I asked Liam to put his first theory, K1, to the test of philosophy. That is, I asked him to think hard about whether there are any objections, or counterexamples, to K1. After a quiet moment of reflection, Liam grinned at me and gave me a counterexample to K1. He said, “Well, in school, we do a lot of long division. We have lots and lots of experience, but sometimes, despite my experience, I do not know the answer!” :-D On the basis of this counterexample to K1, Liam revised his theory of knowledge to:

( K2 ) A person knows x when the person has experience and understanding backing up his or her answer.

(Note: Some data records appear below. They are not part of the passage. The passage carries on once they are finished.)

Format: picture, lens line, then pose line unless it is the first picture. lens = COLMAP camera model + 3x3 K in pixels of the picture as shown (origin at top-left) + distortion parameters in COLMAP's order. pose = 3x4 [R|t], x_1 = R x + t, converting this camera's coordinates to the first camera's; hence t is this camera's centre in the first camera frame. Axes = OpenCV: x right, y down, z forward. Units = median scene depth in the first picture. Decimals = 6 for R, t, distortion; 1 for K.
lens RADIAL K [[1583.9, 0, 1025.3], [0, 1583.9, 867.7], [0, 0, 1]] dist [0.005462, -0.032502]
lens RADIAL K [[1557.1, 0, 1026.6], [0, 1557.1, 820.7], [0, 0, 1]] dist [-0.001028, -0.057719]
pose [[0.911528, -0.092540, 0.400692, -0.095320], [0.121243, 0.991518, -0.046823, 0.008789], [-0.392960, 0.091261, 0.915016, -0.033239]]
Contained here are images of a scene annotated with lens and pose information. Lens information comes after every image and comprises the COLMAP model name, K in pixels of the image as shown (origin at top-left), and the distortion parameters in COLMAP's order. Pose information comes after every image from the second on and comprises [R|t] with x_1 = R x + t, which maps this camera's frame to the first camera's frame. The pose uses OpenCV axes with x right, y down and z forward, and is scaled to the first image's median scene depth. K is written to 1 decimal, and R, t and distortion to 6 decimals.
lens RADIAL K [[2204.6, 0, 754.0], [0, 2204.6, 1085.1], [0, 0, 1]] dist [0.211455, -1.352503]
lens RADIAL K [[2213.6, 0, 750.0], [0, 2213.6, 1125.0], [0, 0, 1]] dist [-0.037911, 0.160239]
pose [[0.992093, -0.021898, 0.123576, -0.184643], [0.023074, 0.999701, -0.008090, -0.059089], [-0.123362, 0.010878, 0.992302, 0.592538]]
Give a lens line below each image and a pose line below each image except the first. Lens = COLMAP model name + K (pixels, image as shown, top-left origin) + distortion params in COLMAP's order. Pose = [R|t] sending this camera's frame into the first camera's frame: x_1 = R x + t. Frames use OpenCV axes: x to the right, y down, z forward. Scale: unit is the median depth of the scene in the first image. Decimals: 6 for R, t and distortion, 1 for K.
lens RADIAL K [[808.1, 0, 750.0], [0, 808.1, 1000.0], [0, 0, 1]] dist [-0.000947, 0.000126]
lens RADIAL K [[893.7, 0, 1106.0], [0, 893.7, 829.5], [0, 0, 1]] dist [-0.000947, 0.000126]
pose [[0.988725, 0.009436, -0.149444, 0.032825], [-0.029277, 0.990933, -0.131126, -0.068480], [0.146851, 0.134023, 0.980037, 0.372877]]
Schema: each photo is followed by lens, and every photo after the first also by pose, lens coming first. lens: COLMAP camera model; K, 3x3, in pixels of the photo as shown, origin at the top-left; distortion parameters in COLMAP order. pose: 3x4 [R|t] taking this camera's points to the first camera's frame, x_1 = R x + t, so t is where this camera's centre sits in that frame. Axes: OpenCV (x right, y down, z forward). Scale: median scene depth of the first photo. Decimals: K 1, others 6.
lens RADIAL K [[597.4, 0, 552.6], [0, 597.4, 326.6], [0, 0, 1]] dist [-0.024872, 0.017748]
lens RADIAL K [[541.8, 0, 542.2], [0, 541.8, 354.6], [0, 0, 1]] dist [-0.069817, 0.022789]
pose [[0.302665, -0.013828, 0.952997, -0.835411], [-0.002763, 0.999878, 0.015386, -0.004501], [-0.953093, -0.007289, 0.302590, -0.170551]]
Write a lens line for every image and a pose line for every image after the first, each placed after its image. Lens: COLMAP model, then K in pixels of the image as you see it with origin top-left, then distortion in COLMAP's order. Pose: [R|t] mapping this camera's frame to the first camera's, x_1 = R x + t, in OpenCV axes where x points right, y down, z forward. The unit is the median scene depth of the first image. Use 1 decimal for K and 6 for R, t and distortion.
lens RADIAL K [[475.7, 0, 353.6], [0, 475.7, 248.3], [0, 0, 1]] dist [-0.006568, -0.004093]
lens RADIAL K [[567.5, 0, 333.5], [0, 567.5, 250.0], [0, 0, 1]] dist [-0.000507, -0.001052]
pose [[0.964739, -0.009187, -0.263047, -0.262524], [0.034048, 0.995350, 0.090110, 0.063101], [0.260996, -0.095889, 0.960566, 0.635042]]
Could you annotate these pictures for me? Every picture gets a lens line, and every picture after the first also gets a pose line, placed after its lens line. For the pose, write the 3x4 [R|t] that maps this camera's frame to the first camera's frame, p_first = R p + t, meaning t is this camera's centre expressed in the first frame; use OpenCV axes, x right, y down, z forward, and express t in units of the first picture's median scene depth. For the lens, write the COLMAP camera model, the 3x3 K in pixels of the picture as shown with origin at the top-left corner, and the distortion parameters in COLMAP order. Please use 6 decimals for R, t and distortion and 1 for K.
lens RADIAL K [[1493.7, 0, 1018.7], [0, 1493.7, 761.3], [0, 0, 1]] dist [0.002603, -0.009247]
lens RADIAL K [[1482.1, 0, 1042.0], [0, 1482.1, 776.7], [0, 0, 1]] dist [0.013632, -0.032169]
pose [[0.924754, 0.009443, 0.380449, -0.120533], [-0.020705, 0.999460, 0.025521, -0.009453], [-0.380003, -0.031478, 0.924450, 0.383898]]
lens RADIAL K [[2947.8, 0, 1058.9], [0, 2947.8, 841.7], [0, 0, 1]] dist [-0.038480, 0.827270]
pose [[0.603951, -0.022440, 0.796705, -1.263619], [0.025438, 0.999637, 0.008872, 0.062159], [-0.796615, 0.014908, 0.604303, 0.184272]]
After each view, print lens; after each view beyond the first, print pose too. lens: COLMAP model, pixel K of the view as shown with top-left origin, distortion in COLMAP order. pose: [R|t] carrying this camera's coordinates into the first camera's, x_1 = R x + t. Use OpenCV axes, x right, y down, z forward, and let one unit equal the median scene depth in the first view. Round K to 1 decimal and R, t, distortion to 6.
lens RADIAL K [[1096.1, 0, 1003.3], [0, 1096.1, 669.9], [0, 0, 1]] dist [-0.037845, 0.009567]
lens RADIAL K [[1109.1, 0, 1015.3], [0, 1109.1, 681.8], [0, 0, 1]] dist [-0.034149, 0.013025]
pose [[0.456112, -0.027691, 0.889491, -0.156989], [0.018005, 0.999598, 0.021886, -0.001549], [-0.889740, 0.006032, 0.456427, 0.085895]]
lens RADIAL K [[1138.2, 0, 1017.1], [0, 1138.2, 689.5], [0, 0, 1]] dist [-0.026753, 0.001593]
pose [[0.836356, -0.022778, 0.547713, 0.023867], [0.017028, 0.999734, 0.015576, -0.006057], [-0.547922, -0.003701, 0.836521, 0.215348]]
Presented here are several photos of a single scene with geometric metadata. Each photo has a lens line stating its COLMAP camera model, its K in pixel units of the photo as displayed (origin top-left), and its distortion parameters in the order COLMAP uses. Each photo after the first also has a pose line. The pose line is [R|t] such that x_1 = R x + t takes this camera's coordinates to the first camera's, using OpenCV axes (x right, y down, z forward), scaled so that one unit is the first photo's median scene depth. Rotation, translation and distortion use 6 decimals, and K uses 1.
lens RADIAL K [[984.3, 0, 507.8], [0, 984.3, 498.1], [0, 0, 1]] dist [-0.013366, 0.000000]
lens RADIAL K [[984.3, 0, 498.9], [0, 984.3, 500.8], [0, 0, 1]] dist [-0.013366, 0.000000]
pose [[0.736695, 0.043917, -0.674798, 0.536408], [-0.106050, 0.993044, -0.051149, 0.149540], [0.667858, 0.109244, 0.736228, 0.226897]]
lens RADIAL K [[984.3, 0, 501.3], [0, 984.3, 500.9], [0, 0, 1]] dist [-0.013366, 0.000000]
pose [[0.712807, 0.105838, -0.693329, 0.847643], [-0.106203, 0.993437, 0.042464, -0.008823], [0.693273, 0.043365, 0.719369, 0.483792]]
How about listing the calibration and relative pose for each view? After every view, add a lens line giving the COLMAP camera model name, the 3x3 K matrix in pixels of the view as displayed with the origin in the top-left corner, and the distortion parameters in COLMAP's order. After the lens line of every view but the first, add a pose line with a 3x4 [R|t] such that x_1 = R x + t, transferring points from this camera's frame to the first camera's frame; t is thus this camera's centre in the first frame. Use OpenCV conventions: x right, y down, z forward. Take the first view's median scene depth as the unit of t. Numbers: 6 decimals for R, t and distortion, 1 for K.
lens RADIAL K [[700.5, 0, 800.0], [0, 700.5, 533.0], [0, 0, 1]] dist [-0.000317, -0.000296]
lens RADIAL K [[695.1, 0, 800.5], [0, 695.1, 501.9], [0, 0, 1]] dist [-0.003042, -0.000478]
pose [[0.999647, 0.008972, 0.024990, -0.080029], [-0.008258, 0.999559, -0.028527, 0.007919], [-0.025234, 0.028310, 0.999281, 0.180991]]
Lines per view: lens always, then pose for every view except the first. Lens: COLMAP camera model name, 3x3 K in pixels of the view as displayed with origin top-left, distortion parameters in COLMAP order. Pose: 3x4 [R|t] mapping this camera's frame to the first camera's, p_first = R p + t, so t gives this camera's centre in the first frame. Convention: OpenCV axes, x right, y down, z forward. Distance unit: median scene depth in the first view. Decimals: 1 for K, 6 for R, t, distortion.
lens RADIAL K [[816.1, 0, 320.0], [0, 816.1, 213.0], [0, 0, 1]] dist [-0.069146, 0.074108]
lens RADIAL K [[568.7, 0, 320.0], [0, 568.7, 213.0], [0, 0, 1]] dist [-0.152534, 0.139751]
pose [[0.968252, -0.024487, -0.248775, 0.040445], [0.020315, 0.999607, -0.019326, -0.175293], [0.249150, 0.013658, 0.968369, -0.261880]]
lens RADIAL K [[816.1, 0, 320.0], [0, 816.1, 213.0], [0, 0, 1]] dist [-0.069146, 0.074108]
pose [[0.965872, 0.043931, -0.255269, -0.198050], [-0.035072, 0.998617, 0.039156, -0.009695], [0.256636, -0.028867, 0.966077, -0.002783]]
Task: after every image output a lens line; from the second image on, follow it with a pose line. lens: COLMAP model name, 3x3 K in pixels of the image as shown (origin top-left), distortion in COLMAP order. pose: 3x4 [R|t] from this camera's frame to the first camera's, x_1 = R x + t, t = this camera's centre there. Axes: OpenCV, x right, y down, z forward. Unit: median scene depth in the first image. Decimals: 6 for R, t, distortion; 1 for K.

K2 is even better than K1. It works well with all of Liam's original examples. It also works with the long division counterexample. Liam does not know the answer when he does not have understanding as well as experience.

There is one little problem with K2 . Liam was drinking a strawberry Snapple during the interview. I asked him if he would have knowledge that there was a strawberry Snapple in front of him if his mom had switched the Snapple with flavored water when we were not looking. He said he would not know in that case, and he revised his theory to:

(K3) A person knows x when the person has experience and understanding backing up his or her answer and his or her answer is correct.

Liam had no further objections, and K3 is Liam's Theory of Knowledge. It is a strong theory. If you have comments on Liam's Theory of Knowledge, send them to us at Philosophy@mail.wvu.edu .

Once he had a theory he felt satisfied with, I challenged him with the shoe shaking threat of skepticism! I asked him to go back to any of the things he claimed to know. I asked Liam whether he REALLY knew any of these things. After all, I asked him, “Can you be sure that you are not just dreaming this? Couldn't this all be an illusion? Maybe this all feels real, but it is not? How do you know things are really the way they seem to be?” Liam looked at me, threw his hands into his curly, blonde hair, and put his head down on the table. Head down, he turned to me and smiled the biggest smile I've ever seen. His mom chimed in, “He thinks about this a lot!”

Since he had already thought about this, I demanded an answer from my young philosopher. He answered. “I can pinch myself and I feel it. I must be here and awake.” I responded, “But you could be dreaming that you are pinching yourself.” “Right” he said and smiled some more. “Well, I might be dreaming now, but I have to eventually wake up, and I will know when that happens. I'll look around the room just when I feel myself waking up, and I will see if there is a checkerboard on the table. Then, I'll know.” I was not satisfied. After all I challenged, “Maybe you are just dreaming that you woke up. And, maybe you are always dreaming and always in a world of illusions. How do you know that's not the way things really are and there is no table, no café, and no real me talking to you right now?” Liam had an answer. “Well, I would die if I were always asleep. I have to eat to stay alive and I can't eat if I am sleeping. So, I cannot be sleeping all the time.” Liam also maintained that dreams feel significantly different, and less clear and realistic, than the experiences we have when we are awake.

Is it possible that we don't even have bodies and that all of our experiences are misleading? Is it possible that reality is quite different than what we think? If so, do we really know anything?